▶ _TO DO_
Reproduce the text of every item below word for word, omitting the pictures.

Dataset entries:
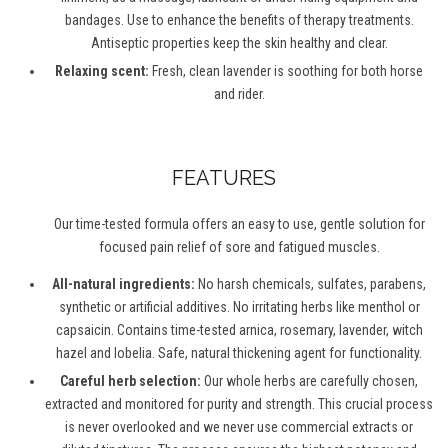
bandages. Use to enhance the benefits of therapy treatments.
Antiseptic properties keep the skin healthy and clear.
Relaxing scent:
Fresh, clean lavender is soothing for both horse
and rider.
FEATURES
Our time-tested formula offers an easy to use, gentle solution for
focused pain relief of sore and fatigued muscles.
All-natural ingredients:
No harsh chemicals, sulfates, parabens,
synthetic or artificial additives. No irritating herbs like menthol or
capsaicin. Contains time-tested arnica, rosemary, lavender, witch
hazel and lobelia. Safe, natural thickening agent for functionality.
Careful herb selection:
Our whole herbs are carefully chosen,
extracted and monitored for purity and strength. This crucial process
is never overlooked and we never use commercial extracts or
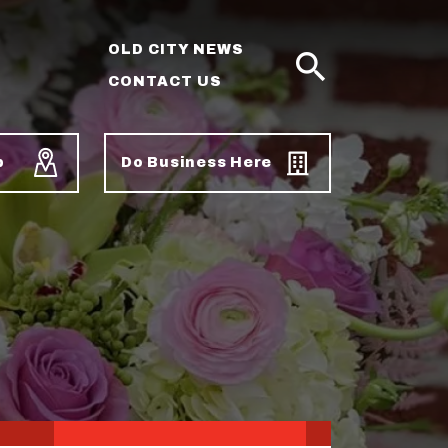
OLD CITY NEWS
CONTACT US
SEARCH
p
Do Business Here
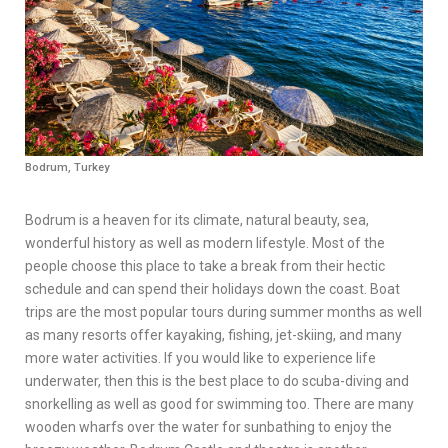
Bodrum, Turkey
Bodrum is a heaven for its climate, natural beauty, sea,
wonderful history as well as modern lifestyle. Most of the
people choose this place to take a break from their hectic
schedule and can spend their holidays down the coast. Boat
trips are the most popular tours during summer months as well
as many resorts offer kayaking, fishing, jet-skiing, and many
more water activities. If you would like to experience life
underwater, then this is the best place to do scuba-diving and
snorkelling as well as good for swimming too. There are many
wooden wharfs over the water for sunbathing to enjoy the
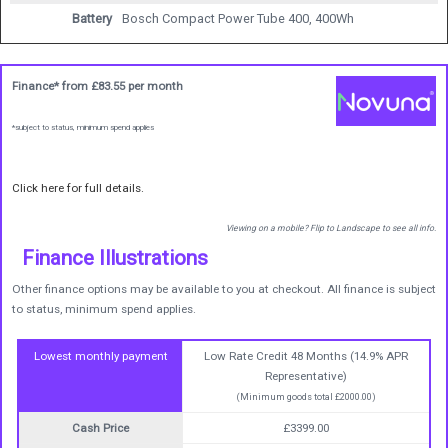
Battery
Bosch Compact Power Tube 400, 400Wh
Finance* from
£83.55
per month
*subject to status, minimum spend applies
Click here for full details.
Viewing on a mobile? Flip to Landscape to see all info.
Finance Illustrations
Other finance options may be available to you at checkout. All finance is subject
to status, minimum spend applies.
Lowest monthly payment
Low Rate Credit 48 Months (14.9% APR
Representative)
(Minimum goods total £2000.00)
Cash Price
£3399.00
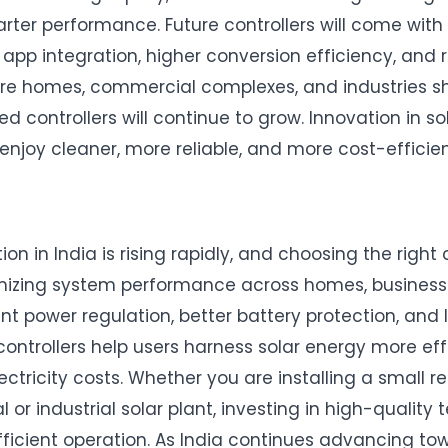
rter performance. Future controllers will come with
 app integration, higher conversion efficiency, and
re homes, commercial complexes, and industries shi
d controllers will continue to grow. Innovation in s
enjoy cleaner, more reliable, and more cost-efficie
on in India is rising rapidly, and choosing the right 
mizing system performance across homes, businesse
ent power regulation, better battery protection, and
 controllers help users harness solar energy more eff
ectricity costs. Whether you are installing a small r
or industrial solar plant, investing in high-quality
efficient operation. As India continues advancing to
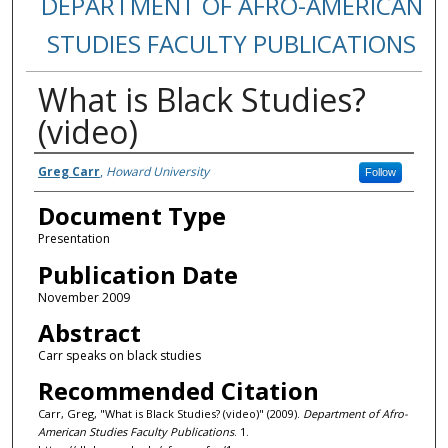
DEPARTMENT OF AFRO-AMERICAN
STUDIES FACULTY PUBLICATIONS
What is Black Studies?
(video)
Authors
Greg Carr
,
Howard University
Follow
Document Type
Presentation
Publication Date
November 2009
Abstract
Carr speaks on black studies
Recommended Citation
Carr, Greg, "What is Black Studies? (video)" (2009).
Department of Afro-
American Studies Faculty Publications
. 1.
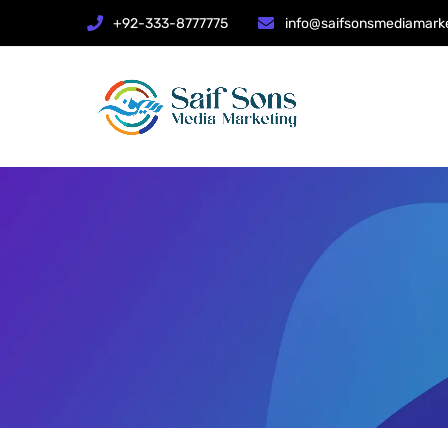
+92-333-8777775
info@saifsonsmediamark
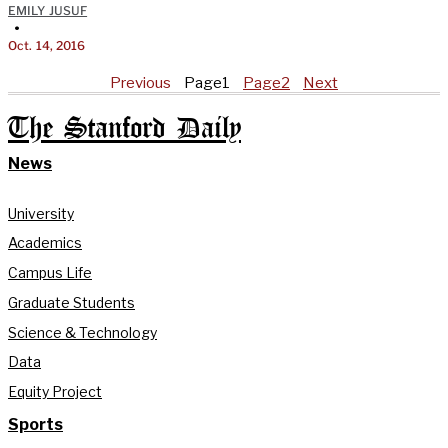
EMILY JUSUF
•
Oct. 14, 2016
Previous
Page
1
Page
2
Next
The Stanford Daily
News
University
Academics
Campus Life
Graduate Students
Science & Technology
Data
Equity Project
Sports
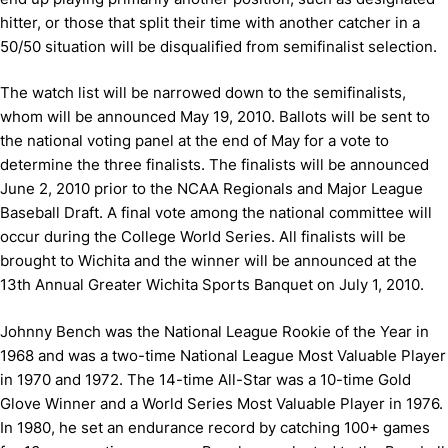
hitter, or those that split their time with another catcher in a
50/50 situation will be disqualified from semifinalist selection.
The watch list will be narrowed down to the semifinalists,
whom will be announced May 19, 2010. Ballots will be sent to
the national voting panel at the end of May for a vote to
determine the three finalists. The finalists will be announced
June 2, 2010 prior to the NCAA Regionals and Major League
Baseball Draft. A final vote among the national committee will
occur during the College World Series. All finalists will be
brought to Wichita and the winner will be announced at the
13th Annual Greater Wichita Sports Banquet on July 1, 2010.
Johnny Bench was the National League Rookie of the Year in
1968 and was a two-time National League Most Valuable Player
in 1970 and 1972. The 14-time All-Star was a 10-time Gold
Glove Winner and a World Series Most Valuable Player in 1976.
In 1980, he set an endurance record by catching 100+ games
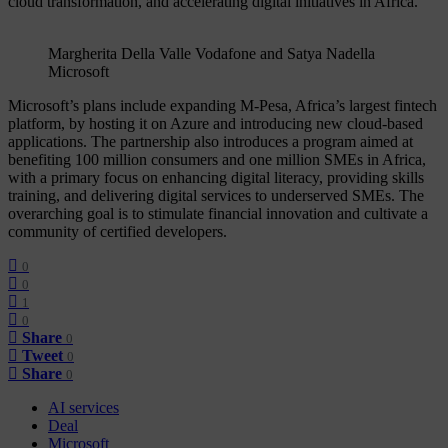
cloud transformation, and accelerating digital initiatives in Africa.
Margherita Della Valle Vodafone and Satya Nadella
Microsoft
Microsoft’s plans include expanding M-Pesa, Africa’s largest fintech
platform, by hosting it on Azure and introducing new cloud-based
applications. The partnership also introduces a program aimed at
benefiting 100 million consumers and one million SMEs in Africa,
with a primary focus on enhancing digital literacy, providing skills
training, and delivering digital services to underserved SMEs. The
overarching goal is to stimulate financial innovation and cultivate a
community of certified developers.
0
0
1
0
Share
0
Tweet
0
Share
0
AI services
Deal
Microsoft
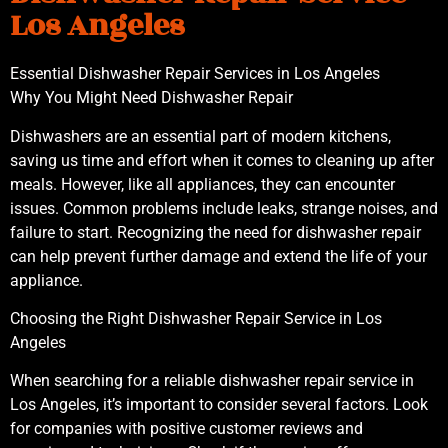
Los Angeles
Essential Dishwasher Repair Services in Los Angeles
Why You Might Need Dishwasher Repair
Dishwashers are an essential part of modern kitchens,
saving us time and effort when it comes to cleaning up after
meals. However, like all appliances, they can encounter
issues. Common problems include leaks, strange noises, and
failure to start. Recognizing the need for dishwasher repair
can help prevent further damage and extend the life of your
appliance.
Choosing the Right Dishwasher Repair Service in Los
Angeles
When searching for a reliable dishwasher repair service in
Los Angeles, it’s important to consider several factors. Look
for companies with positive customer reviews and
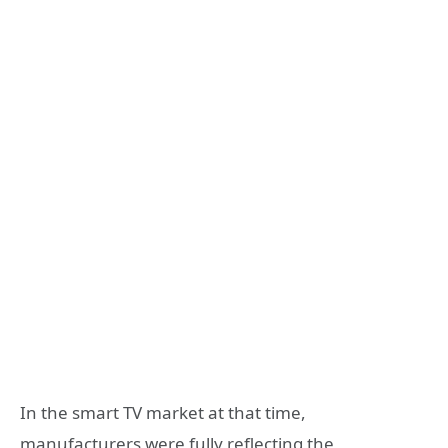
In the smart TV market at that time,
manufacturers were fully reflecting the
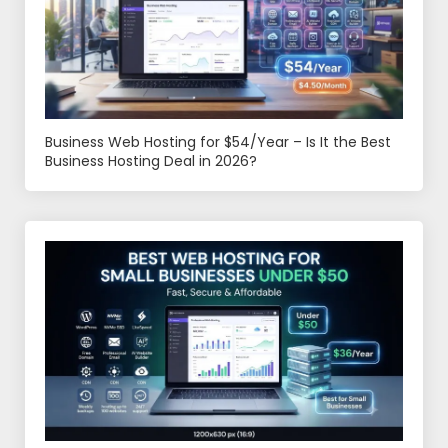
Business Web Hosting for $54/Year – Is It the Best
Business Hosting Deal in 2026?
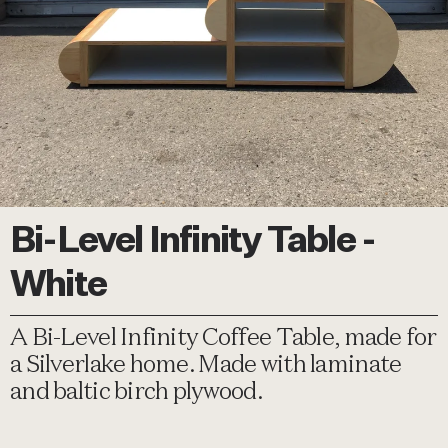
Bi-Level Infinity Table -
White
A Bi-Level Infinity Coffee Table, made for
a Silverlake home. Made with laminate
and baltic birch plywood.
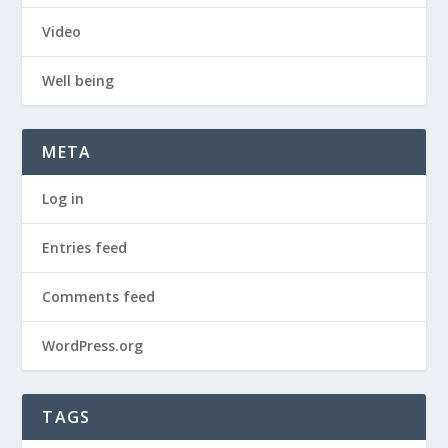
Video
Well being
META
Log in
Entries feed
Comments feed
WordPress.org
TAGS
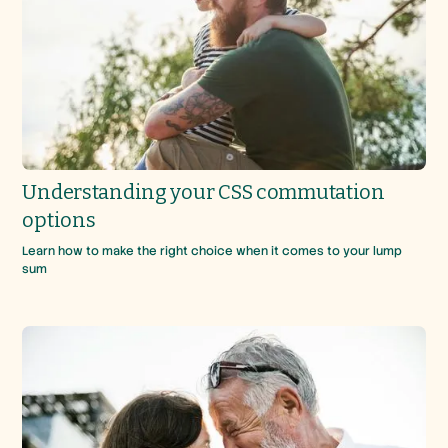
Understanding your CSS commutation
options
Learn how to make the right choice when it comes to your lump
sum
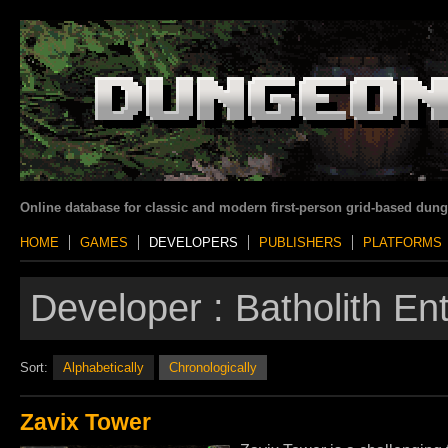
Online database for classic and modern first-person grid-based dun
HOME
GAMES
DEVELOPERS
PUBLISHERS
PLATFORMS
Developer :
Batholith En
Sort:
Alphabetically
Chronologically
Zavix Tower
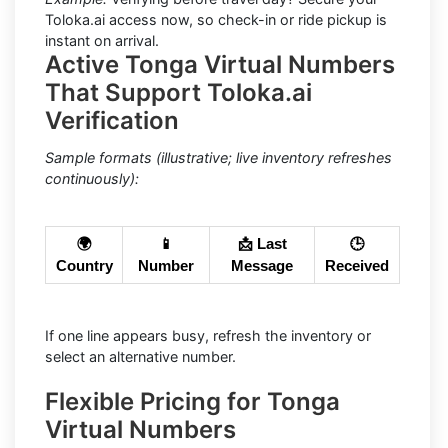
Toloka.ai access now, so check-in or ride pickup is
instant on arrival.
Active Tonga Virtual Numbers
That Support Toloka.ai
Verification
Sample formats (illustrative; live inventory refreshes
continuously):
🌍
📱
📩 Last
🕒
Country
Number
Message
Received
If one line appears busy, refresh the inventory or
select an alternative number.
Flexible Pricing for Tonga
Virtual Numbers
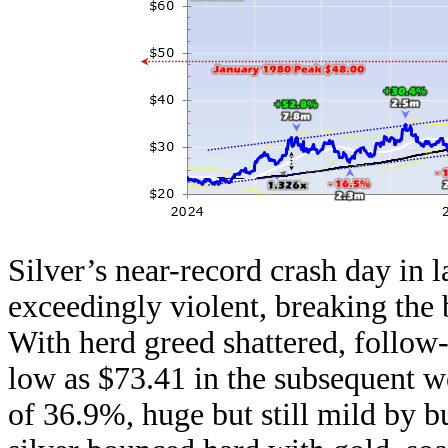
Silver’s near-record crash day in l
exceedingly violent, breaking the
With herd greed shattered, follow-
low as $73.41 in the subsequent we
of 36.9%, huge but still mild by 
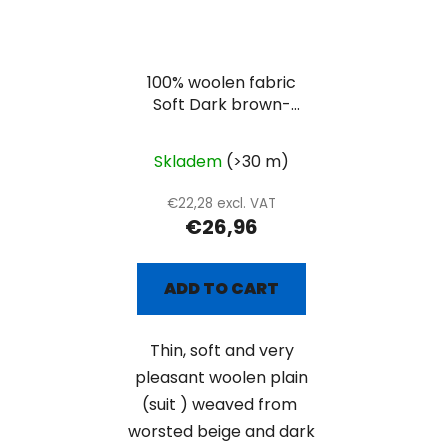
100% woolen fabric
Soft Dark brown-
beige suiting
Skladem
(>30 m)
€22,28 excl. VAT
€26,96
ADD TO CART
Thin, soft and very
pleasant woolen plain
(suit ) weaved from
worsted beige and dark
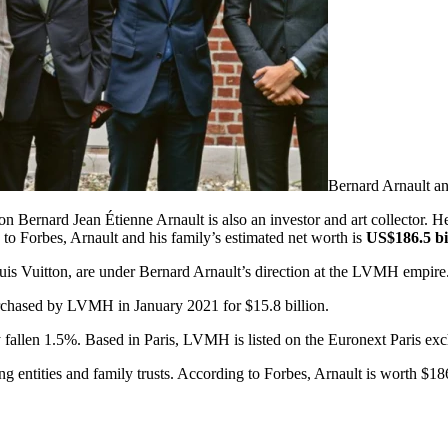
Bernard Arnault a
n Bernard Jean Étienne Arnault is also an investor and art collector. H
to Forbes, Arnault and his family’s estimated net worth is
US$186.5 bi
ouis Vuitton, are under Bernard Arnault’s direction at the LVMH empire
urchased by LVMH in January 2021 for $15.8 billion.
fallen 1.5%. Based in Paris, LVMH is listed on the Euronext Paris ex
entities and family trusts. According to Forbes, Arnault is worth $186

▶ _ANSWER SPACE_
bandages. Use to enhance the benefits of therapy treatments.
Antiseptic properties keep the skin healthy and clear.
Relaxing scent:
Fresh, clean lavender is soothing for both horse
and rider.
FEATURES
Our time-tested formula offers an easy to use, gentle solution for
focused pain relief of sore and fatigued muscles.
All-natural ingredients:
No harsh chemicals, sulfates, parabens,
synthetic or artificial additives. No irritating herbs like menthol or
capsaicin. Contains time-tested arnica, rosemary, lavender, witch
hazel and lobelia. Safe, natural thickening agent for functionality.
Careful herb selection:
Our whole herbs are carefully chosen,
extracted and monitored for purity and strength. This crucial process
is never overlooked and we never use commercial extracts or
OLD CITY NEWS
CONTACT US
SEARCH
p
Do Business Here
Bodrum, Turkey
Bodrum is a heaven for its climate, natural beauty, sea,
wonderful history as well as modern lifestyle. Most of the
people choose this place to take a break from their hectic
schedule and can spend their holidays down the coast. Boat
trips are the most popular tours during summer months as well
as many resorts offer kayaking, fishing, jet-skiing, and many
more water activities. If you would like to experience life
underwater, then this is the best place to do scuba-diving and
snorkelling as well as good for swimming too. There are many
wooden wharfs over the water for sunbathing to enjoy the
Battery
Bosch Compact Power Tube 400, 400Wh
Finance* from
£83.55
per month
*subject to status, minimum spend applies
Click here for full details.
Viewing on a mobile? Flip to Landscape to see all info.
Finance Illustrations
Other finance options may be available to you at checkout. All finance is subject
to status, minimum spend applies.
Lowest monthly payment
Low Rate Credit 48 Months (14.9% APR
Representative)
(Minimum goods total £2000.00)
Cash Price
£3399.00
rter performance. Future controllers will come with
 app integration, higher conversion efficiency, and
re homes, commercial complexes, and industries shi
d controllers will continue to grow. Innovation in s
enjoy cleaner, more reliable, and more cost-efficie
on in India is rising rapidly, and choosing the right 
mizing system performance across homes, businesse
ent power regulation, better battery protection, and
 controllers help users harness solar energy more eff
ectricity costs. Whether you are installing a small r
or industrial solar plant, investing in high-quality
efficient operation. As India continues advancing to
DEPARTMENT OF AFRO-AMERICAN
STUDIES FACULTY PUBLICATIONS
What is Black Studies?
(video)
Authors
Greg Carr
,
Howard University
Follow
Document Type
Presentation
Publication Date
November 2009
Abstract
Carr speaks on black studies
Recommended Citation
Carr, Greg, "What is Black Studies? (video)" (2009).
Department of Afro-
American Studies Faculty Publications
. 1.
+92-333-8777775
info@saifsonsmediamark
EMILY JUSUF
•
Oct. 14, 2016
Previous
Page
1
Page
2
Next
The Stanford Daily
News
University
Academics
Campus Life
Graduate Students
Science & Technology
Data
Equity Project
Sports
hitter, or those that split their time with another catcher in a
50/50 situation will be disqualified from semifinalist selection.
The watch list will be narrowed down to the semifinalists,
whom will be announced May 19, 2010. Ballots will be sent to
the national voting panel at the end of May for a vote to
determine the three finalists. The finalists will be announced
June 2, 2010 prior to the NCAA Regionals and Major League
Baseball Draft. A final vote among the national committee will
occur during the College World Series. All finalists will be
brought to Wichita and the winner will be announced at the
13th Annual Greater Wichita Sports Banquet on July 1, 2010.
Johnny Bench was the National League Rookie of the Year in
1968 and was a two-time National League Most Valuable Player
in 1970 and 1972. The 14-time All-Star was a 10-time Gold
Glove Winner and a World Series Most Valuable Player in 1976.
In 1980, he set an endurance record by catching 100+ games
cloud transformation, and accelerating digital initiatives in Africa.
Margherita Della Valle Vodafone and Satya Nadella
Microsoft
Microsoft’s plans include expanding M-Pesa, Africa’s largest fintech
platform, by hosting it on Azure and introducing new cloud-based
applications. The partnership also introduces a program aimed at
benefiting 100 million consumers and one million SMEs in Africa,
with a primary focus on enhancing digital literacy, providing skills
training, and delivering digital services to underserved SMEs. The
overarching goal is to stimulate financial innovation and cultivate a
community of certified developers.
0
0
1
0
Share
0
Tweet
0
Share
0
AI services
Deal
Microsoft
Los Angeles
Essential Dishwasher Repair Services in Los Angeles
Why You Might Need Dishwasher Repair
Dishwashers are an essential part of modern kitchens,
saving us time and effort when it comes to cleaning up after
meals. However, like all appliances, they can encounter
issues. Common problems include leaks, strange noises, and
failure to start. Recognizing the need for dishwasher repair
can help prevent further damage and extend the life of your
appliance.
Choosing the Right Dishwasher Repair Service in Los
Angeles
When searching for a reliable dishwasher repair service in
Los Angeles, it’s important to consider several factors. Look
for companies with positive customer reviews and
In the smart TV market at that time,
manufacturers were fully reflecting the
Business Web Hosting for $54/Year – Is It the Best
Business Hosting Deal in 2026?
Bi-Level Infinity Table -
White
A Bi-Level Infinity Coffee Table, made for
a Silverlake home. Made with laminate
and baltic birch plywood.
Video
Well being
META
Log in
Entries feed
Comments feed
WordPress.org
TAGS
Understanding your CSS commutation
options
Learn how to make the right choice when it comes to your lump
sum
Online database for classic and modern first-person grid-based dun
HOME
GAMES
DEVELOPERS
PUBLISHERS
PLATFORMS
Developer :
Batholith En
Sort:
Alphabetically
Chronologically
Zavix Tower
Toloka.ai access now, so check-in or ride pickup is
instant on arrival.
Active Tonga Virtual Numbers
That Support Toloka.ai
Verification
Sample formats (illustrative; live inventory refreshes
continuously):
🌍
📱
📩 Last
🕒
Country
Number
Message
Received
If one line appears busy, refresh the inventory or
select an alternative number.
Flexible Pricing for Tonga
Virtual Numbers
Silver’s near-record crash day in l
exceedingly violent, breaking the
With herd greed shattered, follow-
low as $73.41 in the subsequent we
of 36.9%, huge but still mild by 
100% woolen fabric
Soft Dark brown-
beige suiting
Skladem
(>30 m)
€22,28 excl. VAT
€26,96
ADD TO CART
Thin, soft and very
pleasant woolen plain
(suit ) weaved from
worsted beige and dark
Bernard Arnault a
n Bernard Jean Étienne Arnault is also an investor and art collector. H
to Forbes, Arnault and his family’s estimated net worth is
US$186.5 bi
ouis Vuitton, are under Bernard Arnault’s direction at the LVMH empire
urchased by LVMH in January 2021 for $15.8 billion.
fallen 1.5%. Based in Paris, LVMH is listed on the Euronext Paris ex
entities and family trusts. According to Forbes, Arnault is worth $186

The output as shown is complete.